Configuring User Permissions

If your cloud service account does not need individual IAM users, then you may skip this section. Your permissions to use OBS functions are not affected.

If IAM users are required, you need to grant OBS access permissions to the users, because OBS is separately deployed from other cloud resources.

Process

Figure 1 Process of granting an IAM user the OBS permissions

Procedure

  1. Log in to the management console using a cloud service account.
  2. On the top navigation menu, choose Service List > Management & Deployment > Identity and Access Management. The IAM console page is displayed.
  3. Create a user group and grant the OBS permissions to the user group.

    User groups facilitate centralized user management and streamlined permissions management. Users in the same user group have the same permissions. Users created in IAM inherit permissions from the groups to which they belong.
    1. In the navigation pane on the left, click User Groups. The User Groups page is displayed.
    2. Click Create User Group.
    3. On the Create User Group page, enter a name for the user group and click OK.

      The user group is displayed in the user group list once the creation completes.

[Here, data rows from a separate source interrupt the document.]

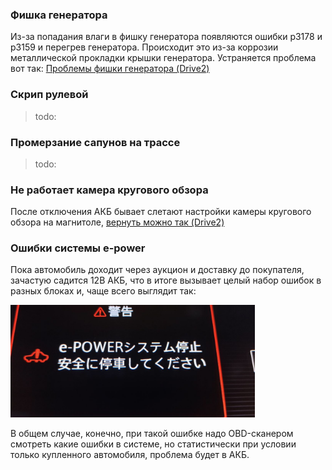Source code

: ### Фишка генератора

Из-за попадания влаги в фишку генератора появляются ошибки р3178 и р3159 и перегрев генератора. Происходит это из-за коррозии металлической прокладки крышки генератора. Устраняется проблема вот так: [<i class="fa fa-external-link" aria-hidden="true"></i> Проблемы фишки генератора (Drive2)](https://www.drive2.ru/l/610732805692868874/)

### Скрип рулевой

> todo:

### Промерзание сапунов на трассе

> todo:

### Не работает камера кругового обзора

После отключения АКБ бывает слетают настройки камеры кругового обзора на магнитоле, [<i class="fa fa-external-link" aria-hidden="true"></i> вернуть можно так (Drive2)](https://www.drive2.ru/l/614341952611045987/)

### Ошибки системы e-power

Пока автомобиль доходит через аукцион и доставку до покупателя, зачастую садится 12В АКБ, что в итоге вызывает целый набор ошибок в разных блоках и, чаще всего выглядит так:

<img src="/assets/content/epower_error.jpg" height="180" alt=""/>

В общем случае, конечно, при такой ошибке надо OBD-сканером смотреть какие ошибки в системе, но статистически при условии только купленного автомобиля, проблема будет в АКБ.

    4. Click Modify in the Operation column of the row where the created user group resides.
    5. In the Group Permissions area, locate the row that displays Global service > OBS, click Attach Policy in the Operation column, select the policy name, and click OK.

      In the Policy Information area, you can view the details about the policy.

      Due to data caching, an RBAC policy and fine-grained policy involving OBS actions will take effect 10 to 15 minutes after it is attached to a user, an enterprise project, and user group.

  4. Create a user.

    1. In the navigation pane on the left, click Users. The Users page is displayed.
    2. Click Create User.
    3. Set user information and click Next.
      Table 1 User parameters

      Parameter

      Description

      Username

      The user name for logging in to the cloud service.

      Credential Type

      A credential refers to the identity credential used for user system authentication. In this example, password is selected.
      • Password: Used for accessing cloud services using the console or development tools.
      • Access key: Used for logging to the cloud service using development tools. This credential type is more secure, and is recommended if the user does not need to use the console.

      User Groups

      You can add a user to one or more user groups. Then the user will inherit the permissions granted to these user groups. The default user group admin has the administrator permissions and all of the permissions required to use all cloud resources.

      Description

      (Optional) Brief description about the user.

    4. Select a type for password generation, set the email address and mobile number, and click OK.

  5. Use the created IAM user to log in to OBS Console and verify the user permissions.